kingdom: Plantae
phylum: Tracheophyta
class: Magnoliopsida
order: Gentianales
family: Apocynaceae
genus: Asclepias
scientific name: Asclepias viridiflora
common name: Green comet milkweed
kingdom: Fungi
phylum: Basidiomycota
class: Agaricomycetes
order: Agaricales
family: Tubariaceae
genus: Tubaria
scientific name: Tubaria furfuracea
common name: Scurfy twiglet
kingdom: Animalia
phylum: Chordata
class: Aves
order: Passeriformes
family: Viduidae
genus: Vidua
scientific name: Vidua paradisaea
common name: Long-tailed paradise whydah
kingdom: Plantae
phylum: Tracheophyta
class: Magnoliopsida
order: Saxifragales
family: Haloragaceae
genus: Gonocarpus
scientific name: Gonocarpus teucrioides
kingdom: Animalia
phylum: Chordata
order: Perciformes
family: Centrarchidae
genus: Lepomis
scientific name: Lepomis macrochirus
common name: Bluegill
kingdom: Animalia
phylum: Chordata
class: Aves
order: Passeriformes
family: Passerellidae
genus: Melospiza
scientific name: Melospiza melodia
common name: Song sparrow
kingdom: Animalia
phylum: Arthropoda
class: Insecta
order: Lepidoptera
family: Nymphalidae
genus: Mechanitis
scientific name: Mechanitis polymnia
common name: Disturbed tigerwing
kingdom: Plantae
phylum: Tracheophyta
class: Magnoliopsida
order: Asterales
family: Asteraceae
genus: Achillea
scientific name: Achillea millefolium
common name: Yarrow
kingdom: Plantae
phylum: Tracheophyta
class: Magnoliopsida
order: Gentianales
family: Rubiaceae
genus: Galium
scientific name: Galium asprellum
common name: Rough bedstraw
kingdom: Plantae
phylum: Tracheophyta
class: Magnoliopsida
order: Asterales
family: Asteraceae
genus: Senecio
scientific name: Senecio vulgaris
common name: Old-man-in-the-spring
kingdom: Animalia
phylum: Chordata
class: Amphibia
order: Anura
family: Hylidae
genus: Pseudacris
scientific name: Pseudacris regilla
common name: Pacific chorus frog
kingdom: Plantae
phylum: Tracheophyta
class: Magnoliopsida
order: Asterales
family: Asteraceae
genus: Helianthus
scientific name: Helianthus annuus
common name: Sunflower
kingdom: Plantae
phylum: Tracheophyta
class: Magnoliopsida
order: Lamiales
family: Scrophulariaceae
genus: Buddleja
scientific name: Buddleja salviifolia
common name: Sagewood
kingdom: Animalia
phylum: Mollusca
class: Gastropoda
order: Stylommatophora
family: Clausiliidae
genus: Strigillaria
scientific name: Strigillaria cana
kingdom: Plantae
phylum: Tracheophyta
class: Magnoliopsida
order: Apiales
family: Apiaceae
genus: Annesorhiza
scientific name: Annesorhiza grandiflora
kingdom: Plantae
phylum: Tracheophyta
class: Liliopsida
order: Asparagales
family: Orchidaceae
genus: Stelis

-----

REQUIREMENT — Copy out the lines beginning with the line that contains "common name: Scurfy twiglet" and continuing through the line that contains "order: Saxifragales", substituting "binomial name" for "scientific name" and keeping everything else the same. Give only those lines.

OUTPUT —
common name: Scurfy twiglet
kingdom: Animalia
phylum: Chordata
class: Aves
order: Passeriformes
family: Viduidae
genus: Vidua
binomial name: Vidua paradisaea
common name: Long-tailed paradise whydah
kingdom: Plantae
phylum: Tracheophyta
class: Magnoliopsida
order: Saxifragales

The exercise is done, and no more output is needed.